Exercises –
1/ In the interview passage below, why does the speaker say she misses out on birthdays, family time, and relationships? Answer in one to three sentences.
2/ Could you carry on the interview passage about The Holdovers from the point where it stops?

Document section –

She days she doesn’t do the work for awards glory but she finds it “really moving” that her performance in The Holdovers is being acknowledged across the board.
She sighs and says that is been a “hard career.Its lots of sacrifice. I’m very grateful though. I miss out on a lot in life in order to do this .And so when there are moments like this where people can acknowledge the work that I’ve put in, it feels like, okay, it’s worth it.”
I quietly ask what she feels she has missed out on.
“You miss out on birthdays, you miss out on family interactions, relationships, personal romantic relationships because of the hours, the hours that you’re dedicating. But at the same time, it feels like I gain a contribution to the world,” she says holding back tears.
I apologize for making her cry.

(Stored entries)
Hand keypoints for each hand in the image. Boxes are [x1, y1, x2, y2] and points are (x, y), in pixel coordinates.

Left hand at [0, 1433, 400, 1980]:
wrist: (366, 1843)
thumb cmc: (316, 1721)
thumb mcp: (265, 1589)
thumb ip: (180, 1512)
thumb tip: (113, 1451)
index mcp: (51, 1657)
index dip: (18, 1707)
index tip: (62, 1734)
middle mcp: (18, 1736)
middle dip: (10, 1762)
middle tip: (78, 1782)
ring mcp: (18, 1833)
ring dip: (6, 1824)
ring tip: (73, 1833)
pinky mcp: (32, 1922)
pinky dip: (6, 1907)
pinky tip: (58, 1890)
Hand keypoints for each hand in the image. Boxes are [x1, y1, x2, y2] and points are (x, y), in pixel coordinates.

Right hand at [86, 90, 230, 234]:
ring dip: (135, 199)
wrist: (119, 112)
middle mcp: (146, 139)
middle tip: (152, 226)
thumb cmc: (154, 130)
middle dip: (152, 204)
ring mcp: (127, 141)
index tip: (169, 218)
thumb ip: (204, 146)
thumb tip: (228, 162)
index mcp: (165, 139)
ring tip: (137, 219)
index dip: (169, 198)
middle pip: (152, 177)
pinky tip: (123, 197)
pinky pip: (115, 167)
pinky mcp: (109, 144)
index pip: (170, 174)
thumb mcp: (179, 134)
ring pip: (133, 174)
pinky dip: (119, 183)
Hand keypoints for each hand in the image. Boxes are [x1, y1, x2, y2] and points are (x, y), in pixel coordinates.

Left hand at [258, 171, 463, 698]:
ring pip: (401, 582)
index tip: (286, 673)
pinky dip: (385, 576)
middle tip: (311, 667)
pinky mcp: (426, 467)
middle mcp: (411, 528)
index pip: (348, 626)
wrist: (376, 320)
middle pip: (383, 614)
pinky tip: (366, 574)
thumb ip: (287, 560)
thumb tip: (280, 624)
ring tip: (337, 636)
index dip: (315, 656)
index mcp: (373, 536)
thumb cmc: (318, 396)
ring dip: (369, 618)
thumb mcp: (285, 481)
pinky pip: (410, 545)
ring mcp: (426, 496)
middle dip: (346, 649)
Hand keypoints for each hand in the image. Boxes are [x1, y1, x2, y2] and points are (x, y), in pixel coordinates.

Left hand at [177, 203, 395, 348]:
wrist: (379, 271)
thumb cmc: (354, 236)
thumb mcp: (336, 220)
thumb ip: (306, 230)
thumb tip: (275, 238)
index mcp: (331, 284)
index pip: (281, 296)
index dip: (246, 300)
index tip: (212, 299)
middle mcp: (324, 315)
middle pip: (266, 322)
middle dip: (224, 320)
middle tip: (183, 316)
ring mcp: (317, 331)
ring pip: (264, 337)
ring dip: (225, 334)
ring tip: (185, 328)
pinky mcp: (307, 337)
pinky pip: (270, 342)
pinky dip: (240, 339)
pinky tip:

Outputs for the tasks –
1/ She misses out on them because of the long hours she dedicates to her work.

2/
“No, it’s okay But you know what I mean. It’s a sacrifice. It really is It’s a trade off, so to speak, between the two. I’m grateful. If nothing else, it feels like a quiet, assured voice of just keep going”, she tells me.
I look Da’Vine Joy Randolph in the eye and urge her to keep going because I see the cost of creating seemingly effortless performances, whether they be on stage or screen.
None of it just happens. It’s dedication. And if you happen to be really good at it then a part of you comes through the screen. That’s why the movies, after all its iterations over the decades, still have the power to hold us.